Canadian Prime Minister Justin Trudeau has wowed the world with progressive policies and smouldering good looks since entering office in November 2015. Fans will do anything to take a selfie with him but if he's unavailable, it seems, a cardboard cut-out will suffice.

Lifesize cardboard cut-outs of Trudeau have popped up at Canada Day events around the US in recent months, with admirers queuing up to take snaps with the charismatic leader of the Liberal Party. However, leaked emails reveal that – in a rather curious move – Canadian consulates and embassies have now been ordered to pack-up their Trudeau effigies.

"We are aware of instances where our missions in the United States had decided to purchase and use these cut-outs," Michael O'Shaughnessy, spokesman for the Canadian government's diplomatic branch Global Affairs Canada, said in an email to foreign outposts.

"The missions have been asked to no longer use these for their events," he added, after noting that the cut-outs had attracted a lot of attention at events in Texas and Washington.

The cardboard icons can be bought from a range of Amazon vendors for as little as $49 (£39) and it appears that a number of embassies had rushed to place orders, according to CBS who have seen the leaked communications.

They report that a Canadian embassy in Wilkes-Barre, Pennsylvania paid $147.79 for a life size fake-Trudeau including shipping and packaging. Embassy staffers said at the time that the purchases would generate "some serious selfie action".

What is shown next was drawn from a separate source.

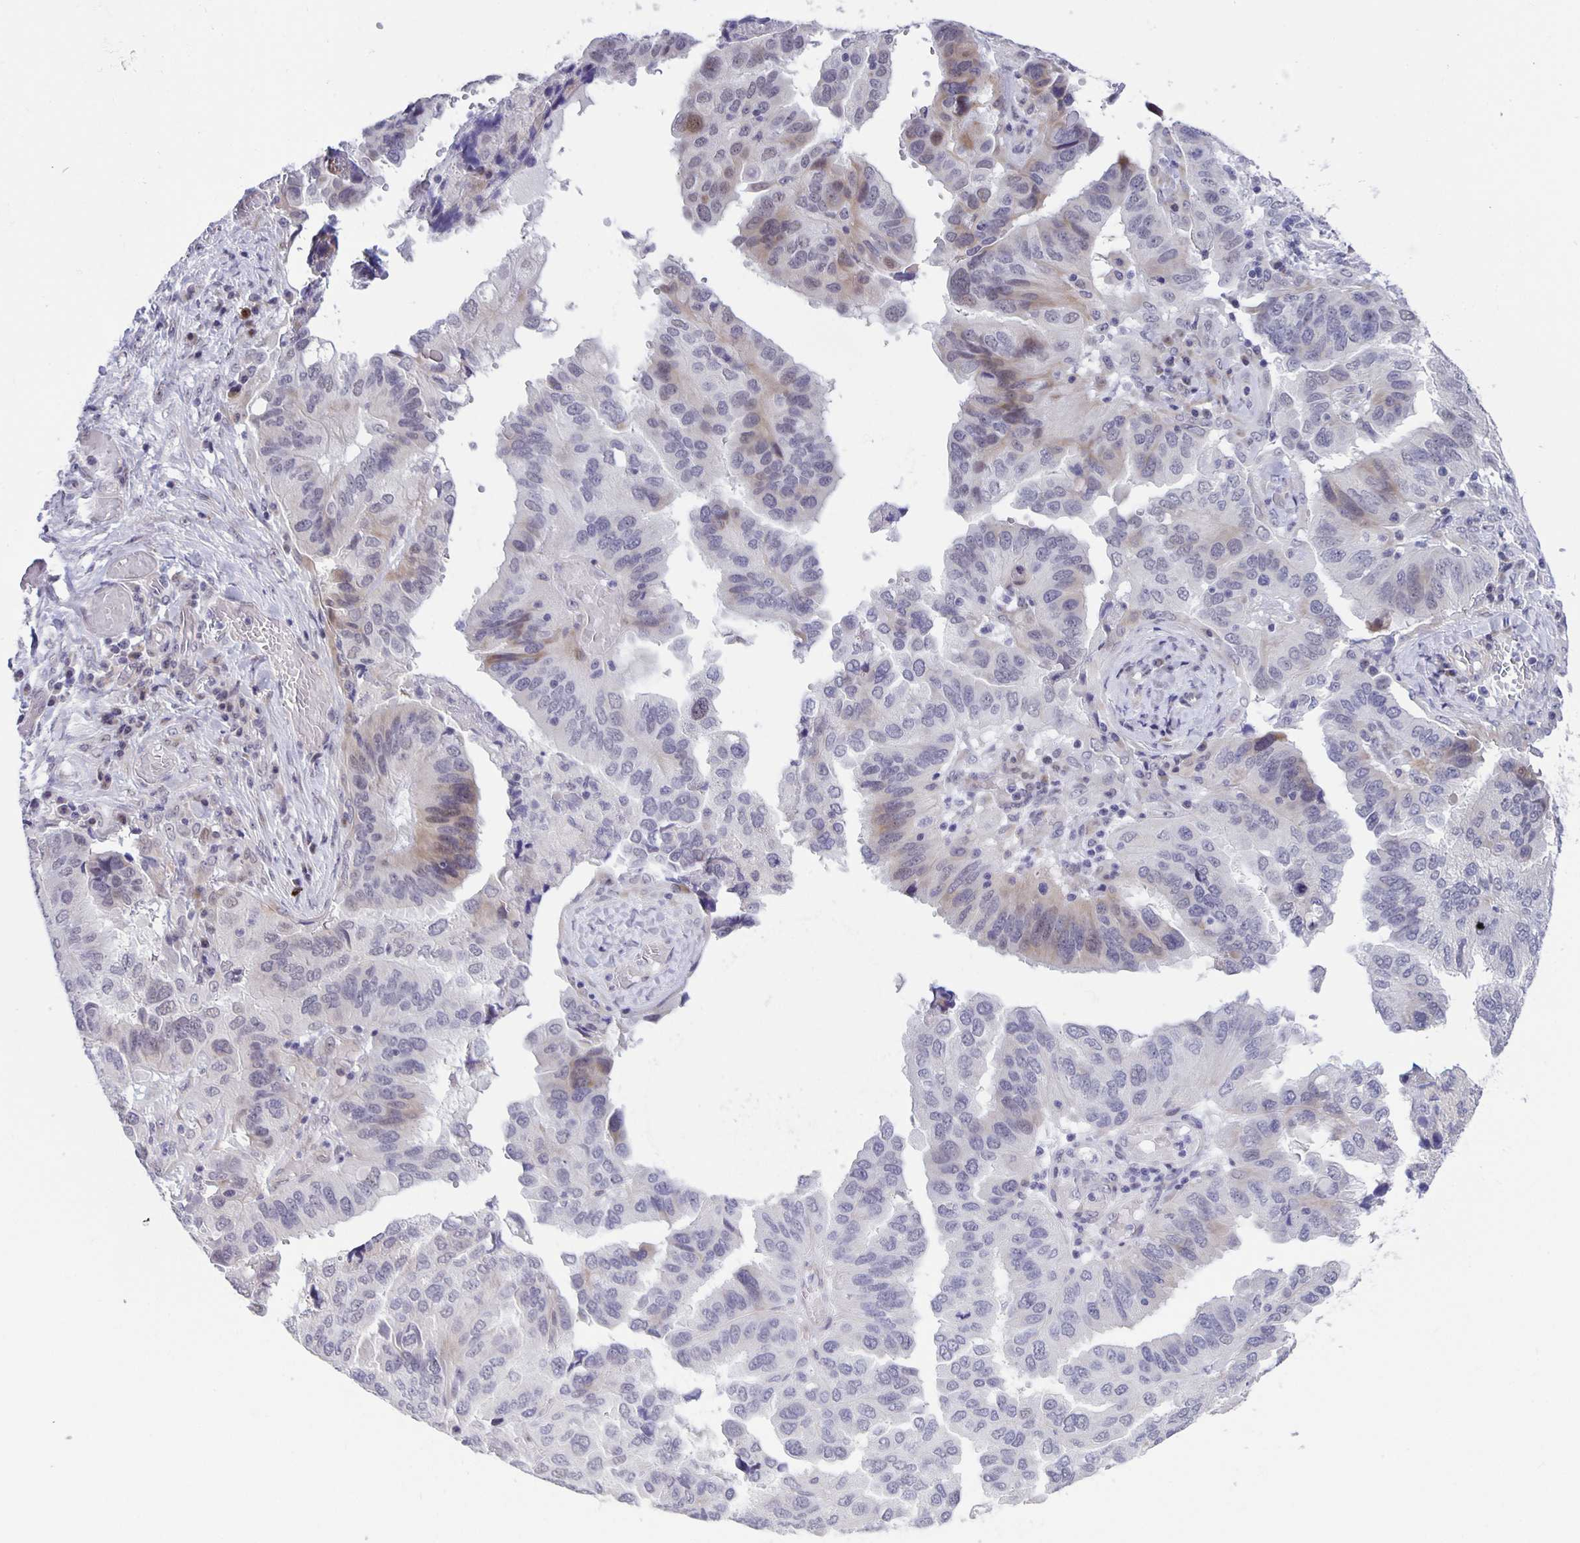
{"staining": {"intensity": "weak", "quantity": "<25%", "location": "cytoplasmic/membranous,nuclear"}, "tissue": "ovarian cancer", "cell_type": "Tumor cells", "image_type": "cancer", "snomed": [{"axis": "morphology", "description": "Cystadenocarcinoma, serous, NOS"}, {"axis": "topography", "description": "Ovary"}], "caption": "Micrograph shows no significant protein expression in tumor cells of ovarian cancer.", "gene": "PHRF1", "patient": {"sex": "female", "age": 79}}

Others objected that the spectacle did not "seem very prime ministerial". But the objection was overruled after someone pointed out that the US embassy in Ottawa had once housed a Barack Obama cardboard cut-out.

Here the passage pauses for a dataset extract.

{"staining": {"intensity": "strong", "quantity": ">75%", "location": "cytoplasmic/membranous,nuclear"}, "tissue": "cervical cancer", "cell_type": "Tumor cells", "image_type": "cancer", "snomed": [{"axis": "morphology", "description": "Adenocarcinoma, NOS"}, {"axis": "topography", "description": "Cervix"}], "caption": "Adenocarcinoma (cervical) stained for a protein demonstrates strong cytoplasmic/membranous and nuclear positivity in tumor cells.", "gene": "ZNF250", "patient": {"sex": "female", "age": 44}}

The Canadian government's communications arms did not respond to questions from CBC News regarding the number, cost and location of Trudeau cut-outs or why they have banned their use.

The Canadian Conservative opposition, who unearthed the emails using freedom of information laws, blasted the cut-outs as little more than a vanity project. Spokesman John Brassard said: "[The] Canadian brand is much more than the prime minister."

"A life-size, two-dimensional cut-out is probably a perfect metaphor for everything that Justin Trudeau represents. You've got the shallow facade, and yet there's very little in the way of depth or substance there."

It is not known whether the previous Conservative administration ever employed Stephen Harper cut-outs at official functions. They drew criticism for a series of taxpayer funded films called 24/7 that chronicled Harper talking about his itinerary in a manner some critics labelled as self indulgent.